While many people have been dissecting the power struggles and growing fissures within the Labour party, it might instead be timely to concentrate on what their senior figures all have in common. Behind the division and fratricidal scheming, they are united by the same raw desire to preserve their party at all costs. They seem to place its existence above all other considerations.
This was made clear in Angela Rayner’s speech to the centre-left Mainstream group on Tuesday, in which she warned that the ‘very survival of the Labour party is at stake’. While her speech has been seen as part of her longer-term plan to usurp Sir Keir Starmer as Prime Minister, those words betrayed an awkward truth. Rayner appears to have the same priority as her leader: to prevent Labour fragmenting and to staunch the flow of support towards the Greens, which now caters to both the hard left and the Muslim vote.
Rayner appears to have the same priority as her leader: to prevent Labour fragmenting and to staunch the flow of support towards the Greens
This fundamental urge to keep his party intact and in power has explained most of Starmer’s decisions and behaviour during his administration: his inaction, U-turns and general pusillanimity. It was on show yesterday during PMQs, when, in relation to Nick Timothy’s remarks on a Muslim act of mass prayer in Trafalgar Square being ‘an act of domination’, he urged Kemi Badenoch to sack her shadow justice secretary. Instead of responding to Timothy’s legitimate and plausible concerns, Starmer side-stepped their substance altogether, instead accusing the Conservatives of having ‘a problem with Muslims’. In effect, the Prime Minister was playing the Islamophobia card.

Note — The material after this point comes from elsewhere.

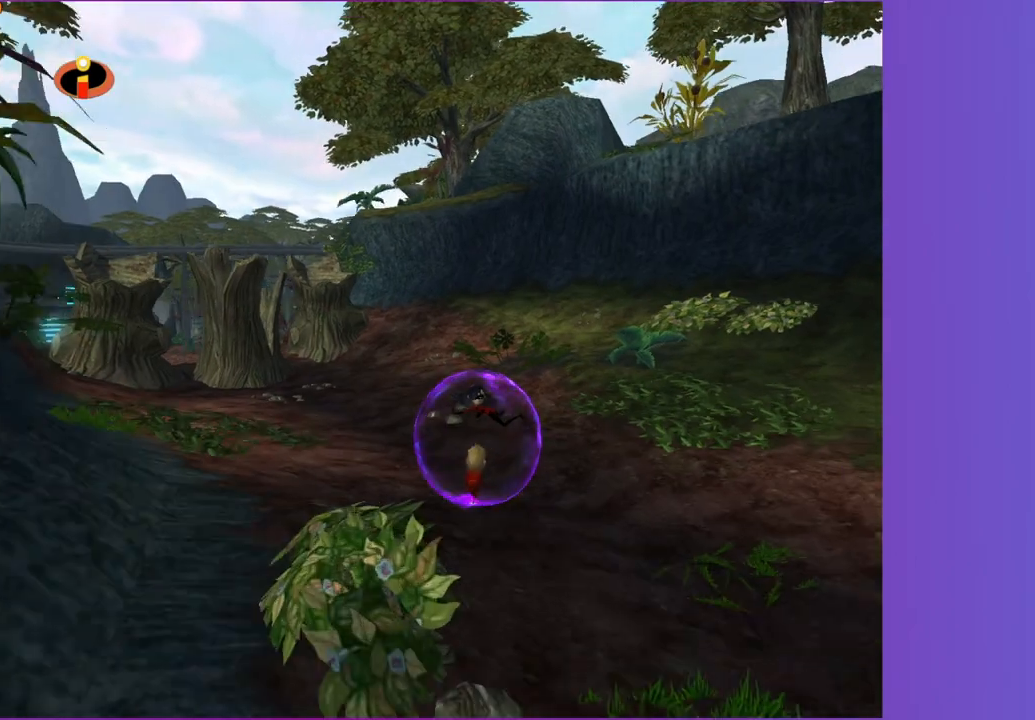
{"dt_ms": 500, "buttons": [], "left_stick": "up", "right_stick": "center", "button_events": []}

And why wouldn’t he? This is the man who, no matter how much he tries to repackage it as ‘anti-Muslim hostility’, is still keen to endorse the whole concept of ‘Islamophobia’. In essence, this is the belief that criticism of anyone Muslim is unacceptable, because being ‘offensive’ or hurting people’s feelings is a grievous sin. Just wait and see how this rebranded definition will be weaponised with growing frequency and intensity.
Starmer has given his blessing to the concept because he saw at the general election two years ago, when four pro-Gaza independents were returned to parliament, what happens when you don’t appease a noisy section of the populace who see society primarily through the prism of religion and ethnicity. This is why Labour has reacted to the defeat at the Gorton and Denton by-election in the way it knows best: by seeking to appease Muslim voters even more. As reported in the Daily Telegraph, the government has now abandoned a crackdown on electoral fraud, including ‘family voting’, an initiative introduced in 2022 by the Conservative government in guidelines given to the Electoral Commission.
Labour politicians of all hues appreciate the value of the Muslim vote and fear for their electoral lives should this bloc defect wholesale. Hence Rayner’s speech this week, and its broader appeal to the left of her party. Rayner knows that her thinly-veiled attack on the Home Secretary, Shabana Mahmood – the only member of the cabinet who seems to have this country’s welfare and future as a foremost concern – will go down well with Labour backbenchers ahead of a coup attempt.
It’s these same left-wing backbenchers who thwarted Liz Kendall’s attempts to reform disability benefits last July when she was Secretary of State for Work and Pensions. It’s this coterie of the economically illiterate and emotionally incontinent who will also seek to prevent her successor, Pat McFadden, from trying to reduce the escalating and unsustainable welfare bill. All because they think it’s ‘uncaring’ to cut payment to thousands who’ve diagnosed themselves as ‘anxious’ or to others who are gaming the system. It’s the same left of the party, who, following Rayner’s speech, are set to push Starmer into a U-turn on immigration. At the moment it looks likely that the Prime Minister will bow to pressure and water-down Mahmood’s plan to make it harder for 1.6 million migrants to stay in the UK.
Mahmood describes her reforms as essential to avoid a ‘drain on our public finances.’ Yet what does the Labour party know or care about finances? Or social cohesion, given that all it seems to do is constantly surrender to sectarian interests? Whether left, right or centre, all the Labour party appears to care about is itself.
The longer the Labour party remains in power – no matter who leads it – the further we will go down the road to financial ruin and the deeper we will fall into the quagmire of social disintegration.